Record set: Begin

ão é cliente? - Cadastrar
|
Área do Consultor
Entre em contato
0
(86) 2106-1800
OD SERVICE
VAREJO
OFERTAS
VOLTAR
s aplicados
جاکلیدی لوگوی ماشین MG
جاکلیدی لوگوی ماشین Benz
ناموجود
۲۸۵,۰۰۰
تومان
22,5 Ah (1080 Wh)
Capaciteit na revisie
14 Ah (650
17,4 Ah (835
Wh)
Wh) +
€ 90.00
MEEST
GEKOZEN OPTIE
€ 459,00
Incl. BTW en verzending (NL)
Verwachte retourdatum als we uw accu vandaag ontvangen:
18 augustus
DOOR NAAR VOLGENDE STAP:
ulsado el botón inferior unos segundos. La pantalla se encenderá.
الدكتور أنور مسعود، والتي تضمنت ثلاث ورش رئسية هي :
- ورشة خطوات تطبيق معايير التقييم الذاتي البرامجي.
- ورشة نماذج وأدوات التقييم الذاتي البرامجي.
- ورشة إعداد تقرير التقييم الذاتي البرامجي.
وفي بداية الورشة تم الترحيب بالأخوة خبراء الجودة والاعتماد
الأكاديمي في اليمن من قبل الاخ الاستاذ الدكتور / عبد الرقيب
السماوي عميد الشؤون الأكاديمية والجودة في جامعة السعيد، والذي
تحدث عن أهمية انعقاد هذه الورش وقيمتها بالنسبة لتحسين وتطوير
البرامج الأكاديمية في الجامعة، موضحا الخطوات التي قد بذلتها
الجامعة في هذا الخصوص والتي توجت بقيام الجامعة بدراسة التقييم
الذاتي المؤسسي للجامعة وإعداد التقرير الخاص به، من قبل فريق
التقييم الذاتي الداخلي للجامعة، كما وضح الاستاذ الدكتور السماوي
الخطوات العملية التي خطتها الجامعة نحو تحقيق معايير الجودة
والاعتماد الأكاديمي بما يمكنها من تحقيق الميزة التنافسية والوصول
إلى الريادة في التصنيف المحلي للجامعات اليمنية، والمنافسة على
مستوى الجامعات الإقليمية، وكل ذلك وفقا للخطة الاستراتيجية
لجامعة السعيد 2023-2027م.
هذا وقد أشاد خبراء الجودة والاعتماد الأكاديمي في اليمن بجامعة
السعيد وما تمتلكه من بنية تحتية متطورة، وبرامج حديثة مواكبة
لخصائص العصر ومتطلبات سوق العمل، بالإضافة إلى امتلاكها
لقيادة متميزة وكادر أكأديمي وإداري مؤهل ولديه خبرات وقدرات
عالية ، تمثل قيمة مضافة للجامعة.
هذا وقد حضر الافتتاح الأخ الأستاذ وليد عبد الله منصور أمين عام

Record set: End

(Problem details): Take every line above where "معايير" appears and copy it.

(Response to the exercise):
- ورشة خطوات تطبيق معايير التقييم الذاتي البرامجي.
الخطوات العملية التي خطتها الجامعة نحو تحقيق معايير الجودة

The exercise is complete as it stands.